A「仕事辛い、会社がブラックだ」
B「辞めちゃえばいい」B’「もう少し頑張ってみたらどうだ」
C「それは無責任な発言だ」
このような流れのコミュニケーションを時々見かけます。仕事に関連して、4~5月頃のSNSでは特に。
・何かしらを継続することへの疑義
・持続あるいは転換を推奨する助言
・その助言に対して無責任だと批判する指摘
この類の会話の流れで指摘される「発言の無責任性」について、思うところを述べていきます。
そりゃあまあ無責任だけども
責任とは行為自体や行為の結果に関して対処する任務や義務を指す言葉であり、他者の助言を聞き入れようが聞き入れまいがその結果を受け入れるのは本人でしかない以上、他者の助言は、それがどれだけ親身で真剣であろうとも、どれだけ適当で無意味であろうとも、本質的に無責任です。これを否定することはある意味で個人の自己決定権の侵害を許容するようなものであり、少し厳しい表現ですが人権侵害にすらなりかねません。
冒頭の例においても、最終的に仕事を辞めるかどうかは意思決定者である個人に責任があり、それに対する助言者の責任は存在しません。
つまるところ、「他者の助言を無責任だと指摘する言葉」は当たり前のことを指摘しているだけであり、建設的ではありません。

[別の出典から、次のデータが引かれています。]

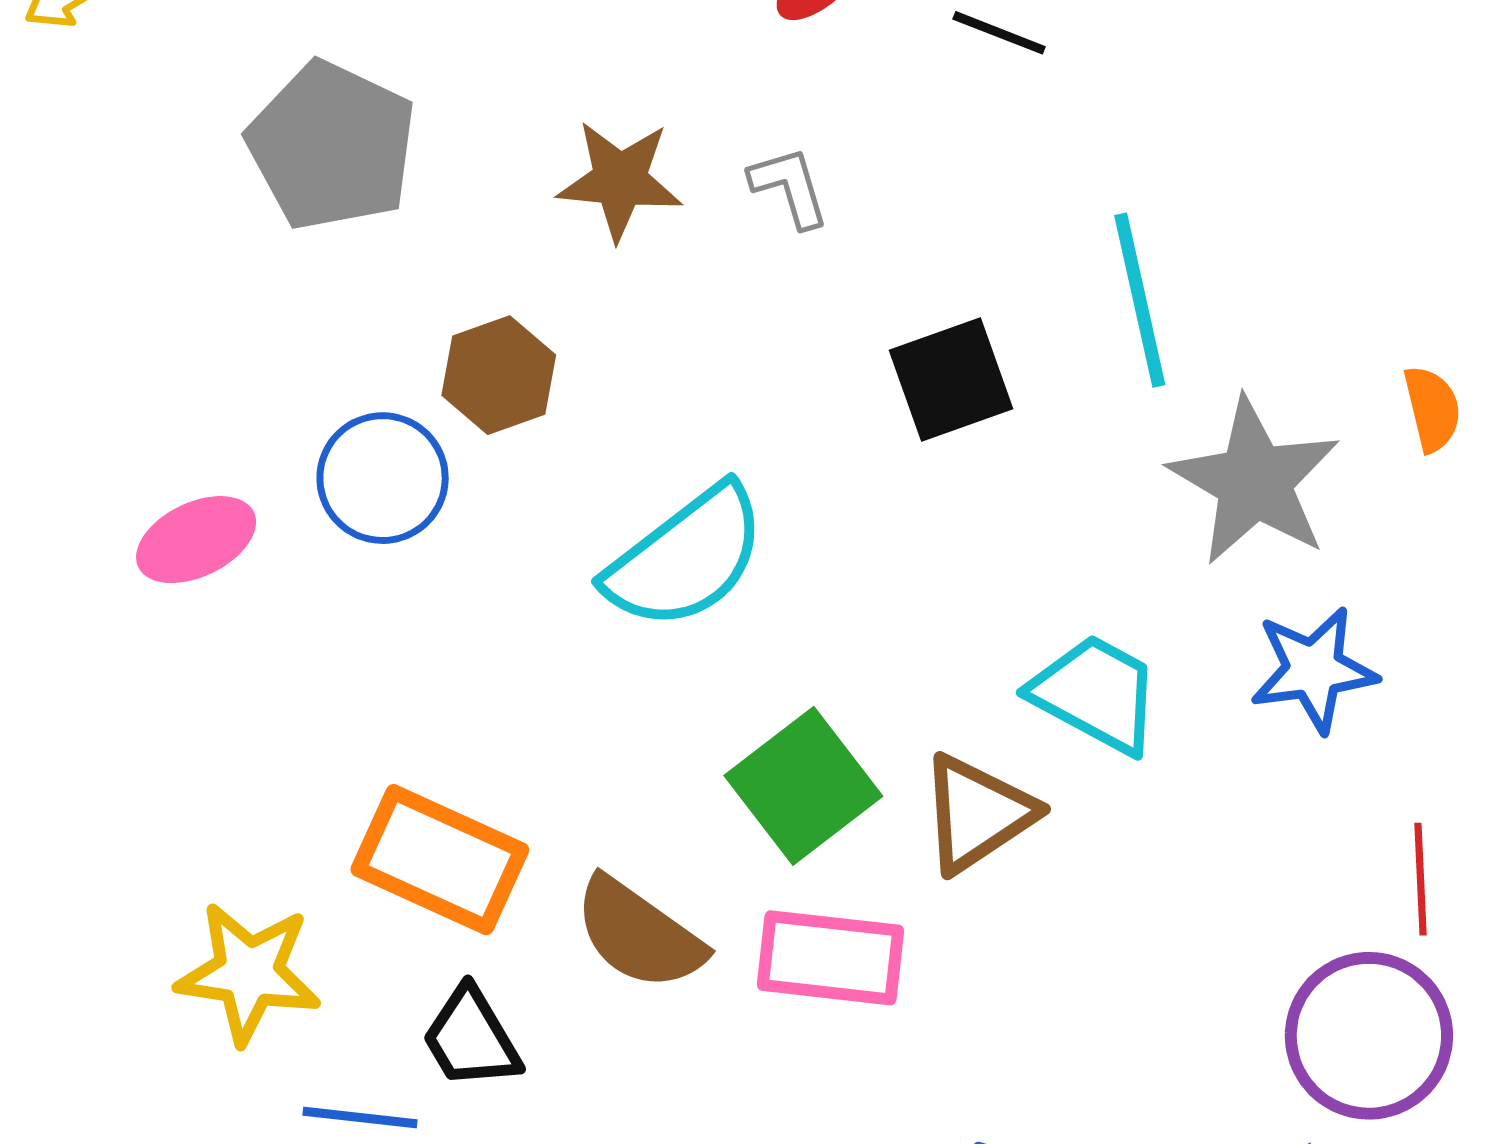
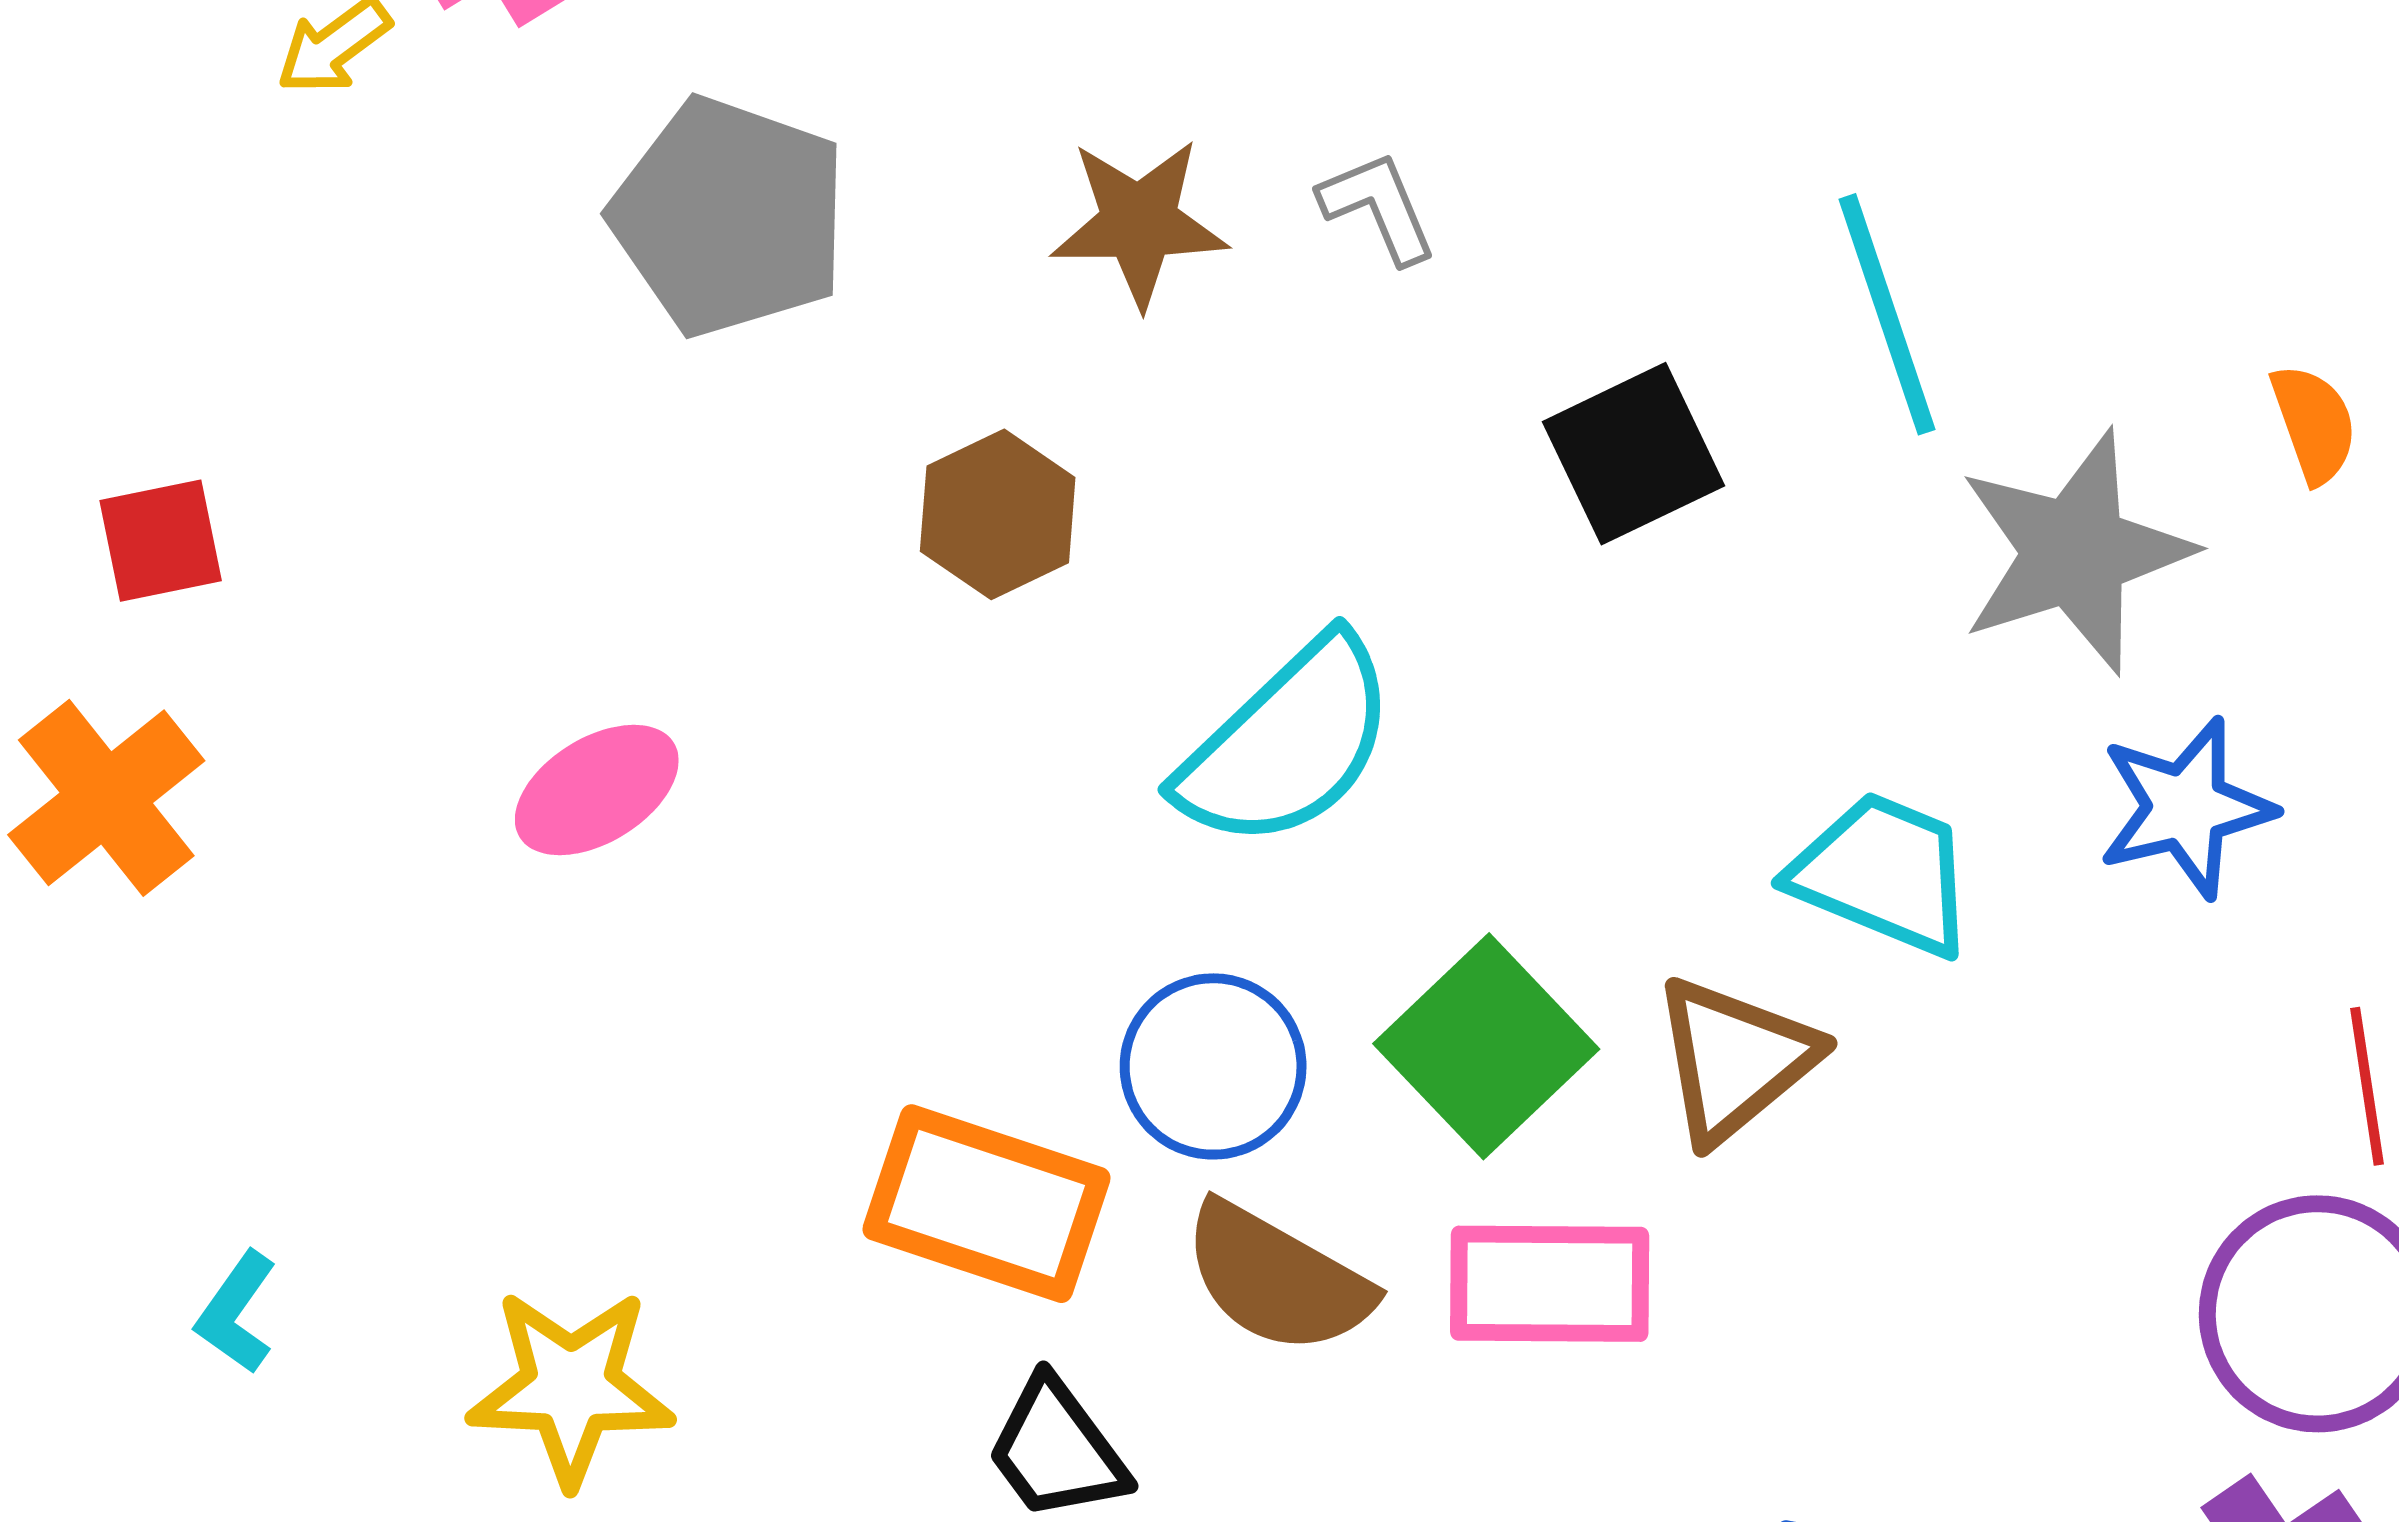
blue circle: (383, 478) -> (1213, 1066), moved
gray star: (1254, 481) -> (2075, 552), turned 30
yellow star: (249, 973) -> (571, 1387), moved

では、厳しいことを言いますが、助言者の無責任性を批判する人、「他者の助言を無責任だと指摘する言葉」に責任はあるのでしょうか?
当然、そこにも責任はありません。他者の言葉を無責任だと批判するその言葉も同様に無責任なものです。
双方が同様に無責任性を持つ中、『批判者自身が持つ無責任性への無自覚』が『助言者の親切心』に勝るものだとは個人的には到底思えません。
助言の存在価値
他者の言葉の何もかもが無責任なのであれば誰も彼もが黙っていればいい、と言いたいわけではありません。助言とは本質的に無責任なものですが、無価値なものではないからです。
他者の自己決定権を侵害しない範囲で行われる助言にはいくつかの効用があります。
一つは単純に選択肢の明確化です。
悩み事に囚われている時、人は視野が狭くなるものです。健全な状態であれば当たり前のように気付ける様々な道筋、無数にある選択肢が見えなくなってしまうこともあります。助言はその霧を僅かでも晴らして意識を他所に向ける切っ掛けとなり得るでしょう。時には自身では気付けなかった経路すら教示いただけることもあるのですから、助言はあるだけお得です。気に入らなければ採用しなければいいだけの話です。
また、物事の決断はメンタルを著しく消耗するものであり、誰もが常に自己の責任を明確なまま意思決定が行えるとは限りません。つまり、少し皮肉が過ぎるかもしれませんが、助言は過剰な自責を軽減する言い訳として役立ちます。
「誰かが言っていたから」と責任を転嫁するような行為はあまり健全な活用の仕方ではありませんが、世の中は綺麗事だけで回っている訳でもなし、多少他人のせいにしたとしても実際の行動に至れるのであればそれはそれで良しとなることもあります。
結言
他者の助言を「無責任だ」と批判する人の、自身の無責任性への無自覚が私は好みではない。ただそれだけの話でした。